Marea Socialista. Editorial nº 1/ 23/02/2015
Equipe Operativo Nacional de Marea Socialista | Quarta-feira, 24/02/2015

A frustrada tentativa de golpe vem para testar o nível a que se chegou a crise no país. À situação econômica, alarmante para a maioria do povo que vive do seu trabalho, se adiciona o impacto que tem no imaginário coletivo a ação golpista revelada em 12 de fevereiro último.

Uma intentona realizada por oficiais ativos da FANB (Força Armada Nacional Bolivariana) que contaria com a inspiração de parte destacada da direção política da direita local, como sugere a detenção do prefeito de Caracas Antonio Ledezma e com claro respaldo internacional dos Estados Unidos e seus subordinados do PP espanhol e da América do Sul. Assim se abriu uma fenda, queira-se ou não, em um elemento, talvez o último, que perdurava como base da estabilidade política: a certeza de que as forças armadas como um todo sustentavam o governo.

Mas confundir a dinâmica da situação com o momento concreto, ou seja, a fissura com a quebra total, pode ser o maior erro que se cometa na análise da situação. O governo do Presidente Maduro tem uma vantagem: ainda hoje, embora se desenvolvam, com velocidade vertiginosa uma série de condições, das quais a mais grave é a crise econômica, a situação está represada, ainda que esta vantagem esteja rodeada de um mar de confusões e de conflitos isolados. No entanto, a detenção de Ledezma, a volta de La Hojilla (N.T. programa da TV estatal que saiu do ar em 2013 por pressão da oposição da direita) e acusação em cima de Julio Borges e de María Corina Machado (NT: deputados da direita), mostram que estamos no início de uma nova conjuntura política.

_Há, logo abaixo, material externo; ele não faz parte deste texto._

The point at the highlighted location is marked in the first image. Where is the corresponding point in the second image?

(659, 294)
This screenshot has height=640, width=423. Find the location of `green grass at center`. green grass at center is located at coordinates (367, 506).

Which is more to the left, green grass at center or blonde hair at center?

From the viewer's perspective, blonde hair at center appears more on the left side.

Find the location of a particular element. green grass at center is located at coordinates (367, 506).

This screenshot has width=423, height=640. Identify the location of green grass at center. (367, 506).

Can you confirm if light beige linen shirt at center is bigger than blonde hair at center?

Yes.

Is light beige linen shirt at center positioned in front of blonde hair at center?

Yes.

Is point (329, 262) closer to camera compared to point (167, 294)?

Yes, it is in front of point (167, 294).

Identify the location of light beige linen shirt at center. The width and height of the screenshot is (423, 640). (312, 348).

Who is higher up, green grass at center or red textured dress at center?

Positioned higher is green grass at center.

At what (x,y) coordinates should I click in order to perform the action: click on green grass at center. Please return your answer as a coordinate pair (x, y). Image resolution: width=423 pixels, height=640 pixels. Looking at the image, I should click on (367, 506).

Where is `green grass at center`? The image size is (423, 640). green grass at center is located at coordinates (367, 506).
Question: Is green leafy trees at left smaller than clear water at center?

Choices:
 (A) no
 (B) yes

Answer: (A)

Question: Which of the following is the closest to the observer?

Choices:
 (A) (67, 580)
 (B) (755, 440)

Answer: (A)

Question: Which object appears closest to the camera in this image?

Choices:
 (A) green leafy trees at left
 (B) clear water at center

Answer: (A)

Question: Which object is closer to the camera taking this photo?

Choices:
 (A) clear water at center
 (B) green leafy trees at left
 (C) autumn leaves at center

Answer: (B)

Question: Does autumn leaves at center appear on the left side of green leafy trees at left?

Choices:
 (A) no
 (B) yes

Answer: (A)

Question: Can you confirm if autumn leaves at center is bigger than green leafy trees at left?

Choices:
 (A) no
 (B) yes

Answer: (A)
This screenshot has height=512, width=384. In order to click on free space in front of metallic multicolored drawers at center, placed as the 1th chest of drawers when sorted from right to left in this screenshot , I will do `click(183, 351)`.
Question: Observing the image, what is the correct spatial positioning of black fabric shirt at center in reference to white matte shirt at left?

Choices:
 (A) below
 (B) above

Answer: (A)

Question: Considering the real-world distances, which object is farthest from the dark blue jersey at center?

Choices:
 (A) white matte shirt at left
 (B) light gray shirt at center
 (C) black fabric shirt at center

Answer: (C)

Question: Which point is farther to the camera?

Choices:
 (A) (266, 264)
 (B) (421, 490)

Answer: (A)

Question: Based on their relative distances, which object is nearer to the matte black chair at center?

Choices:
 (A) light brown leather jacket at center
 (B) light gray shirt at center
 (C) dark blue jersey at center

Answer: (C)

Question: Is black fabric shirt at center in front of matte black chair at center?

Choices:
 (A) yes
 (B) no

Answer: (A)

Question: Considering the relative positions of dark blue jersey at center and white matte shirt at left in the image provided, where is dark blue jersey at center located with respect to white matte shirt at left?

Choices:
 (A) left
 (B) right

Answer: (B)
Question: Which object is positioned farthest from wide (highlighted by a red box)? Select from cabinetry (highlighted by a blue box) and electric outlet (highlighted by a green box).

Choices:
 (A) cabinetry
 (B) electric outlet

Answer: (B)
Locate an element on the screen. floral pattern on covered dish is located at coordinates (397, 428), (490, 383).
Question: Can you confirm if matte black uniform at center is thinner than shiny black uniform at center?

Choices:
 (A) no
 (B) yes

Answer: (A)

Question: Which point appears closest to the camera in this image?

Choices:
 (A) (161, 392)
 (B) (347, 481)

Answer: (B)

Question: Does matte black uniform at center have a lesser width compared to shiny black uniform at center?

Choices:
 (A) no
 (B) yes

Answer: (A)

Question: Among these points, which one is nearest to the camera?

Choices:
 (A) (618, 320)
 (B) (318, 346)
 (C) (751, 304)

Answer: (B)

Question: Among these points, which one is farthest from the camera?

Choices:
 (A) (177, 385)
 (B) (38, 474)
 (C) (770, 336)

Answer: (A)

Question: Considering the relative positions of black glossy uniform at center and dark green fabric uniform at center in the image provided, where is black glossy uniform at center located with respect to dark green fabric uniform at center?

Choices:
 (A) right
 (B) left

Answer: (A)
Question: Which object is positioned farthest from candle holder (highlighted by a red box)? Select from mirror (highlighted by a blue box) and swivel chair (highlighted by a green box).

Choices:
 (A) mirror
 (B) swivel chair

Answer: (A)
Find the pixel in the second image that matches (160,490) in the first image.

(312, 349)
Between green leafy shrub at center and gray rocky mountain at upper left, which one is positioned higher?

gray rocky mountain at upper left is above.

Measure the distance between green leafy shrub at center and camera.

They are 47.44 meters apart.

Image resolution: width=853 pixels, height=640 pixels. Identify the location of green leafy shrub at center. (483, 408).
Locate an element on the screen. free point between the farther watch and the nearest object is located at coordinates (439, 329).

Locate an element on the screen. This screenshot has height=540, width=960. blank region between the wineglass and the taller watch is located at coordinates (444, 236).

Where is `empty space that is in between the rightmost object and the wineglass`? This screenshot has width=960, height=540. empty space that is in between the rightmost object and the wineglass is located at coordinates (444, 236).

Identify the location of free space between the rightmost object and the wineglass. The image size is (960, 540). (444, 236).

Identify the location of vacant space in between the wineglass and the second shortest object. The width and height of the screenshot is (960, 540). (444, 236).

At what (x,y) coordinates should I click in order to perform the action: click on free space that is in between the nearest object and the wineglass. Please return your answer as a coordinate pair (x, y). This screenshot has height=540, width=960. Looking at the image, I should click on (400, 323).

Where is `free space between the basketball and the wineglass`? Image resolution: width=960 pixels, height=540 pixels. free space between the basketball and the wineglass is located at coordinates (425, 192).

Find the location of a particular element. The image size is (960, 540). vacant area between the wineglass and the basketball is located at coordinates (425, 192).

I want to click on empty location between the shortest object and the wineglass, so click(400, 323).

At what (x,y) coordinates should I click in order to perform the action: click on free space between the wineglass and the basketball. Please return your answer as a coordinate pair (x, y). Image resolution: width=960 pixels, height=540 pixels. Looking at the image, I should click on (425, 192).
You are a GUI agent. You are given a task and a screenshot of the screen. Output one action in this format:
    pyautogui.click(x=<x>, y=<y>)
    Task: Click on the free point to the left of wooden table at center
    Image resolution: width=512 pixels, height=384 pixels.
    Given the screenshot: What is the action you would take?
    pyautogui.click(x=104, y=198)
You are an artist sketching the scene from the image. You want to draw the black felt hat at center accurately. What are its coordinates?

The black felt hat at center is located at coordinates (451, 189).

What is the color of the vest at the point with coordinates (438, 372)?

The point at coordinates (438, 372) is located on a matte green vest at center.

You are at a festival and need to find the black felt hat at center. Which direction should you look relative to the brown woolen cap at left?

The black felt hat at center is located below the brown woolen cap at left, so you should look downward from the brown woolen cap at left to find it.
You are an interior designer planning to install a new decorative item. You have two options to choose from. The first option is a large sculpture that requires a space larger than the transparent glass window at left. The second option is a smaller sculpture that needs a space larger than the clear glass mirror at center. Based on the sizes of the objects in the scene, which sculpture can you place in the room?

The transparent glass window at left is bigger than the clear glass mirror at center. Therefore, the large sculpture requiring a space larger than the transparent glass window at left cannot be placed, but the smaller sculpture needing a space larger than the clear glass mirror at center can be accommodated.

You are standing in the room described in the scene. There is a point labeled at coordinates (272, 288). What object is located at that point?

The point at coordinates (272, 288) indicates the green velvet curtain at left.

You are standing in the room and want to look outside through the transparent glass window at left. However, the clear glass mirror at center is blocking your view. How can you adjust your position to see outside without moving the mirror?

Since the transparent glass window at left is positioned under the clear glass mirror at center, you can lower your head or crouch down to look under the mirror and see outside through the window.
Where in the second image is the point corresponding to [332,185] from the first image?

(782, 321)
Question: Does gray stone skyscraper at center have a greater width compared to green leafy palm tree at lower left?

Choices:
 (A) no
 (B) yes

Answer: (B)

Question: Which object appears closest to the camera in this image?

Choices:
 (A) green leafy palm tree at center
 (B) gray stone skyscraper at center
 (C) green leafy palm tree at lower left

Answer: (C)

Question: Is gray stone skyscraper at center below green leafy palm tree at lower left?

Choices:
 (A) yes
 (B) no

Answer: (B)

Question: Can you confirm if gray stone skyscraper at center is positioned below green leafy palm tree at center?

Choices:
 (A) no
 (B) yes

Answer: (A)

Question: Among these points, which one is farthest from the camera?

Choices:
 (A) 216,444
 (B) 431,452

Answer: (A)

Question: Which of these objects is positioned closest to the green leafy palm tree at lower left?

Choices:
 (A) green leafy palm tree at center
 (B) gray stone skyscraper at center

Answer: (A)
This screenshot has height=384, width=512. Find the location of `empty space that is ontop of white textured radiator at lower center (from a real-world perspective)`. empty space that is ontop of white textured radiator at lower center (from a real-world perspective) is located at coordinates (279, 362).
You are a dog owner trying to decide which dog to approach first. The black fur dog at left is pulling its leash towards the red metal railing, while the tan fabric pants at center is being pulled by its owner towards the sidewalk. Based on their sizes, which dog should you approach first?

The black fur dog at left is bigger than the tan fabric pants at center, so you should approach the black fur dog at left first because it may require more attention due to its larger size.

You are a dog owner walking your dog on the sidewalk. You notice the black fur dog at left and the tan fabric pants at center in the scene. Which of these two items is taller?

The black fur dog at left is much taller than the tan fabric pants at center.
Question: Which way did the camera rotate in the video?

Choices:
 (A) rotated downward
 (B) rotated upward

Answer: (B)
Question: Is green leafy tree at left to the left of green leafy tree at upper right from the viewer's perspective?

Porque dizer que a situação está contida não significa que esteja quieta. Não é que com a revelação do golpe tenha terminado, é que começou uma batalha decisiva. E, neste caso, como nos primeiros minutos de uma luta de boxe, os atores sociais e políticos se estudam, fazem fintas, se movem, ameaçam lançar um golpe para estudar a reação do oponente e assim definir sua linha de combate. Por ora não está claro em qual cenário se dará o round decisivo desta conjuntura. Por isso qualquer situação pode apresentar-se. De todas as formas, parece que o mais provável, em todo caso o mais sensato, é que todos os cenários futuros deveriam passar primeiro pelas eleições legislativas deste ano.

Partindo da perspectiva dos que defendemos o Processo Bolivariano, é tempo de pensar com a cabeça fria, debater as causas profundas que nos trouxeram aqui e definir os passos seguintes. Não é tempo de propaganda oca, vazia, tampouco de polarização eleitoreira. Trata-se de explicar pacientemente ao nosso povo as condições reais que hoje coloca a luta e de fazer as propostas para que, mudando o rumo atual, o governo aplique as políticas e as medidas de solução à crise que o povo perceba como corretas para defender seus direitos.

O debate na oposição: Duas táticas que confluem

A crise na oposição está assentada em uma diferença de política. E esse matiz é transversal aos partidos e formações que integram esse arco, não corresponde só a alguns partidos ou grupos. Ainda que alguns destes partidos ou dirigentes sejam a ponta-de-lança de cada uma das táticas.

Enquanto o setor com métodos mais contrarrevolucionários, mais radicalmente fascistoide, sustenta a necessidade de uma “saída” abrupta do governo, e a vem impulsionando, acompanhado pelo governo norte-americano e a ultra-direita continental, outros atores, todavia aparentemente majoritários entre os dirigentes opositores ao chavismo, desenham um rumo mais gradualista, de acumulação de forças e por ora eleitoral. Estas duas táticas na realidade expressam duas caras da mesma moeda.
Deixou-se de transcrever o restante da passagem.